Gov. Rauner signs diluted Illinois gun law tweak after original was amended

Correction: This piece has been corrected from the original which incorrectly cited a previous version of the bill.

Illinois Republican Gov. Bruce Rauner signed a watered down measure that began life as a bill to strip gun rights  from firearms owners due to stalking orders or protective orders from other states.

Introduced by Rep. La Shawn K. Ford, D-Chicago, the measure in its original form would have directed the State Police to deny an application for or revoke an individual’s Firearm Owners Identification Card if they are subject to an order of protection or no-contact order related to stalking.

Gutted and amended by Rep. Kelly M. Cassidy, D-Chicago to remove the expansion, it passed the House in April and the Senate in May, both in unanimous votes, earning Rauner’s signature on August 12 along with a host of other measures without comment.
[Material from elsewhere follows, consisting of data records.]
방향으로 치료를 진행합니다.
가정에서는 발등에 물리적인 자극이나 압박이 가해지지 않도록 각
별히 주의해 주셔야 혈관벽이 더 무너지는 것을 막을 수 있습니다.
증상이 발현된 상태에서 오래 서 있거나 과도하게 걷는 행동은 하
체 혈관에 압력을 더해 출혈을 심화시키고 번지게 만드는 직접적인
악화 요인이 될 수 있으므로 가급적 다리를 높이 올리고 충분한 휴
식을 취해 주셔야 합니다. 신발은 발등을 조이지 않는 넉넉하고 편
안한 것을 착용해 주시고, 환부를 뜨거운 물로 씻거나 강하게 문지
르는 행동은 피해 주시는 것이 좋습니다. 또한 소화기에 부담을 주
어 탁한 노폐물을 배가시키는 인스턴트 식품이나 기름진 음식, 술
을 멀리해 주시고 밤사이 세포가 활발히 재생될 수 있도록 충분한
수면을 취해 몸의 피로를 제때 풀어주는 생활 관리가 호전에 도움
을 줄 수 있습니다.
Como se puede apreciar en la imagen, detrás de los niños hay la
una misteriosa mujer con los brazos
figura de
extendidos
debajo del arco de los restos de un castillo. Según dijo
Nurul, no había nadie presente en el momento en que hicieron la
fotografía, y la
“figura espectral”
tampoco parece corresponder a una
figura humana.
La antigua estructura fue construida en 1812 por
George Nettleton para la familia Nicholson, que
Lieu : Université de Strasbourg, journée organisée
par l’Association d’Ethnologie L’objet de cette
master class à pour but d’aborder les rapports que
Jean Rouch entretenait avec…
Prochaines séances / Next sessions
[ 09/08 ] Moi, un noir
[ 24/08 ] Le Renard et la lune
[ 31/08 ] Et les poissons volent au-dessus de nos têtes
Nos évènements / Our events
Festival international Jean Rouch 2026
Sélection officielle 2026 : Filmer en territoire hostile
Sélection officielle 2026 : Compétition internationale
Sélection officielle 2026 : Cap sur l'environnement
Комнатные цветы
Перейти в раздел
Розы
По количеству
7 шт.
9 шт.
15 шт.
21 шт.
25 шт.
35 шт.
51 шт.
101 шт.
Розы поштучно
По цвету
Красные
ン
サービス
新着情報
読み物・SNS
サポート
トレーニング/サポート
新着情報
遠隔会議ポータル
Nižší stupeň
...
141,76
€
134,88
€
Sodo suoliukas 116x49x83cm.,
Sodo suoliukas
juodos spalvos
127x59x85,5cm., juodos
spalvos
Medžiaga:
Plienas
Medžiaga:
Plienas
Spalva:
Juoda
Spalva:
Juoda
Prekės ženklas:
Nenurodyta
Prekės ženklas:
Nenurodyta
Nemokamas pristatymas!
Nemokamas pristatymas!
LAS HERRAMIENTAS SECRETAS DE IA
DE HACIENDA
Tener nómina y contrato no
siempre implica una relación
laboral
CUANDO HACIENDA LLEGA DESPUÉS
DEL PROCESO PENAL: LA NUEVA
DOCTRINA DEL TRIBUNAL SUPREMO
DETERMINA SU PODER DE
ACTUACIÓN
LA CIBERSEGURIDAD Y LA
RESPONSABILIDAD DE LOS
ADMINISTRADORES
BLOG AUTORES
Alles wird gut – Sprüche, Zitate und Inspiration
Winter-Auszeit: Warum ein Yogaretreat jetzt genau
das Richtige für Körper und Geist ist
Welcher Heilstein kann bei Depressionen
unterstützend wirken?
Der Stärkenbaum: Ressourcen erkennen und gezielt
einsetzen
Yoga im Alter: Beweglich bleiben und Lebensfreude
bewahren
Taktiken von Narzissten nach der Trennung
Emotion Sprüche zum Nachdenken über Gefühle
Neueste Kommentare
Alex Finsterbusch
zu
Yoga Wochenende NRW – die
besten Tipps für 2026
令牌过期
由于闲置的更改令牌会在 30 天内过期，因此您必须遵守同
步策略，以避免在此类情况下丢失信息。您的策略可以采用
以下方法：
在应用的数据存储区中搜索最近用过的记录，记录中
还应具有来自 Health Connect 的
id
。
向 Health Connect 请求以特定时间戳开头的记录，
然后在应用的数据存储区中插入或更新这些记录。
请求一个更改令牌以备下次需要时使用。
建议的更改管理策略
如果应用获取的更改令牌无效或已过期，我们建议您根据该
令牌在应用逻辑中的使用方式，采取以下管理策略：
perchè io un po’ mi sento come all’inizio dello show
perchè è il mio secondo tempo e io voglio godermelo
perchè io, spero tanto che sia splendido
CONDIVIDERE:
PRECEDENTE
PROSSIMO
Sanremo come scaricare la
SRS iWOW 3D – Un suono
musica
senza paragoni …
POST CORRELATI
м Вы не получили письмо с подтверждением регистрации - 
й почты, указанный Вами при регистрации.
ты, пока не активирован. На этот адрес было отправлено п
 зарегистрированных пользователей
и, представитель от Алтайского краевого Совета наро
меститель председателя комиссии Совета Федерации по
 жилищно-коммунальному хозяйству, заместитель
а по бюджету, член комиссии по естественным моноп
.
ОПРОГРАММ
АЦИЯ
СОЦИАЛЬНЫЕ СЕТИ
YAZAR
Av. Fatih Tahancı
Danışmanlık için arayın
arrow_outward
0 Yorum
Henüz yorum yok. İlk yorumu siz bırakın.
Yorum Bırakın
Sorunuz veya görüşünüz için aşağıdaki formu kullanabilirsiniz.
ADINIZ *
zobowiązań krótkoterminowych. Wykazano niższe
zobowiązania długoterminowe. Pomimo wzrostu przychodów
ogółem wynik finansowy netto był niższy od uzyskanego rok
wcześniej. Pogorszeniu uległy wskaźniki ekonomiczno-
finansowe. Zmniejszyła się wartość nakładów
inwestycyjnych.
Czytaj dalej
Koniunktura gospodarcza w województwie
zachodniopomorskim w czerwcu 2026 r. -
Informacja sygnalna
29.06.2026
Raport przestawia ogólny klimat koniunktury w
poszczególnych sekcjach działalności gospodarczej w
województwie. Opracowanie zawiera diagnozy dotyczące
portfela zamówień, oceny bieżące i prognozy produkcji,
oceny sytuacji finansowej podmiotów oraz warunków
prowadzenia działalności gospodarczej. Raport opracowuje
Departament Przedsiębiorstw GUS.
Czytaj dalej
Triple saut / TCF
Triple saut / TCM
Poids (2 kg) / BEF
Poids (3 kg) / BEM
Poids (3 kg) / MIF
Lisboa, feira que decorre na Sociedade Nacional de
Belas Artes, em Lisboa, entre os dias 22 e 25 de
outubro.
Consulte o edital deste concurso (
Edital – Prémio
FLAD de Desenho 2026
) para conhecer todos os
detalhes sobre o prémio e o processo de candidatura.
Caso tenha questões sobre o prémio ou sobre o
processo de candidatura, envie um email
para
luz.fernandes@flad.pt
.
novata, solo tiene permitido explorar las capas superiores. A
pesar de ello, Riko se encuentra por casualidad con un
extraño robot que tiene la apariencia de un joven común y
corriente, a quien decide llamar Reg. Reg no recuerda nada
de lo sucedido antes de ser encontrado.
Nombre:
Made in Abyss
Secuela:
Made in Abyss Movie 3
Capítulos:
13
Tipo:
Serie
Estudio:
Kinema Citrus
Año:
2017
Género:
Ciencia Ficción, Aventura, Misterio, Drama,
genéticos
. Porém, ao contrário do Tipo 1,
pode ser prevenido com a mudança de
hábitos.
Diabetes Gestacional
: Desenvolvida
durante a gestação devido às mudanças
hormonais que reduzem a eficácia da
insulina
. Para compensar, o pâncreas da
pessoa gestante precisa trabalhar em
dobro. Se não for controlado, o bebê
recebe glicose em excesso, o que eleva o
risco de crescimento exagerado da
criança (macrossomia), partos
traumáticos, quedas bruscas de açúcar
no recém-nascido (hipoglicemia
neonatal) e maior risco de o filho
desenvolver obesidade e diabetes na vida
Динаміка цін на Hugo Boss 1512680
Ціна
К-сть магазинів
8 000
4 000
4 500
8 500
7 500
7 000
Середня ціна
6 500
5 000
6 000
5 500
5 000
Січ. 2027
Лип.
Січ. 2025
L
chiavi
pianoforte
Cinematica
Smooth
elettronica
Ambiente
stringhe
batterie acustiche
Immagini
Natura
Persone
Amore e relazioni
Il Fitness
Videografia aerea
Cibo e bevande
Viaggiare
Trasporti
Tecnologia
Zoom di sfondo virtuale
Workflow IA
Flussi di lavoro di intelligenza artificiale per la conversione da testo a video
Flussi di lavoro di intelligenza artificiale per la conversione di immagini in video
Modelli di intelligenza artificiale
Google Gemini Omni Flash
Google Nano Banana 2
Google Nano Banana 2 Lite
The legislation– which passed as HB 6331– instead of being a multi-faceted attack on gun rights that would treat a stalking no contact order (SNCO) the same way as a domestic violence protective order under the law when it comes to barring gun ownership as originally proposed, simply codifies the State Police should provide notice of a disqualification or revocation of a person’s Firearm Owner’s Identification Card if at the time of issuance the individual was subject to an existing order of protection.

The change was brought about by lobbying efforts of the National Rifle Association and the Illinois State Rifle Association.

The measure is now Public Act 99-0787 and takes effect January 1, 2017.